START Input data

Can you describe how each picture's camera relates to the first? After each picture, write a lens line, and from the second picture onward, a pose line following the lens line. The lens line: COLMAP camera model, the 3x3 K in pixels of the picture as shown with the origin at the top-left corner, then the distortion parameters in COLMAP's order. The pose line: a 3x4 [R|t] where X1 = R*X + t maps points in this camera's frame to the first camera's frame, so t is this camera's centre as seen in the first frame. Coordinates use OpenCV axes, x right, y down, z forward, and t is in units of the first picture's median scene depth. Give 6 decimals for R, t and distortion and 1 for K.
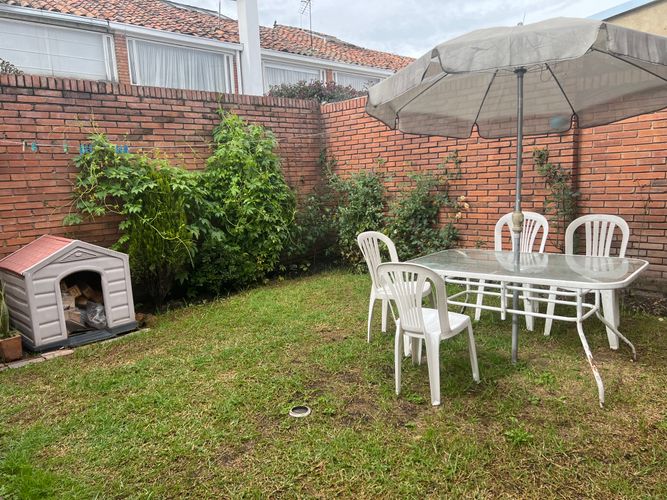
lens RADIAL K [[504.7, 0, 333.8], [0, 504.7, 249.7], [0, 0, 1]] dist [0.069632, -0.019641]
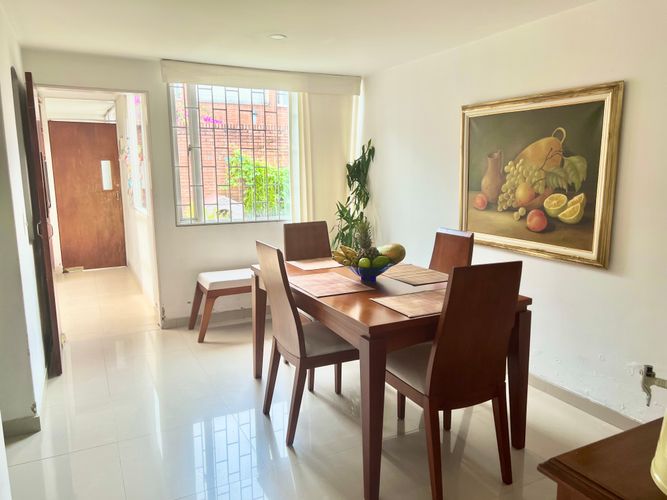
lens RADIAL K [[504.7, 0, 333.0], [0, 504.7, 251.0], [0, 0, 1]] dist [0.069632, -0.019641]
pose [[0.942099, 0.085115, -0.324352, 0.659419], [-0.078670, 0.996356, 0.032957, 0.103030], [0.325975, -0.005532, 0.945362, -0.915517]]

END Input data

Exercise prompt — With the pictures removed, write the listing out word for word.

Answer to this problem —
Can you describe how each picture's camera relates to the first? After each picture, write a lens line, and from the second picture onward, a pose line following the lens line. The lens line: COLMAP camera model, the 3x3 K in pixels of the picture as shown with the origin at the top-left corner, then the distortion parameters in COLMAP's order. The pose line: a 3x4 [R|t] where X1 = R*X + t maps points in this camera's frame to the first camera's frame, so t is this camera's centre as seen in the first frame. Coordinates use OpenCV axes, x right, y down, z forward, and t is in units of the first picture's median scene depth. Give 6 decimals for R, t and distortion and 1 for K.
lens RADIAL K [[504.7, 0, 333.8], [0, 504.7, 249.7], [0, 0, 1]] dist [0.069632, -0.019641]
lens RADIAL K [[504.7, 0, 333.0], [0, 504.7, 251.0], [0, 0, 1]] dist [0.069632, -0.019641]
pose [[0.942099, 0.085115, -0.324352, 0.659419], [-0.078670, 0.996356, 0.032957, 0.103030], [0.325975, -0.005532, 0.945362, -0.915517]]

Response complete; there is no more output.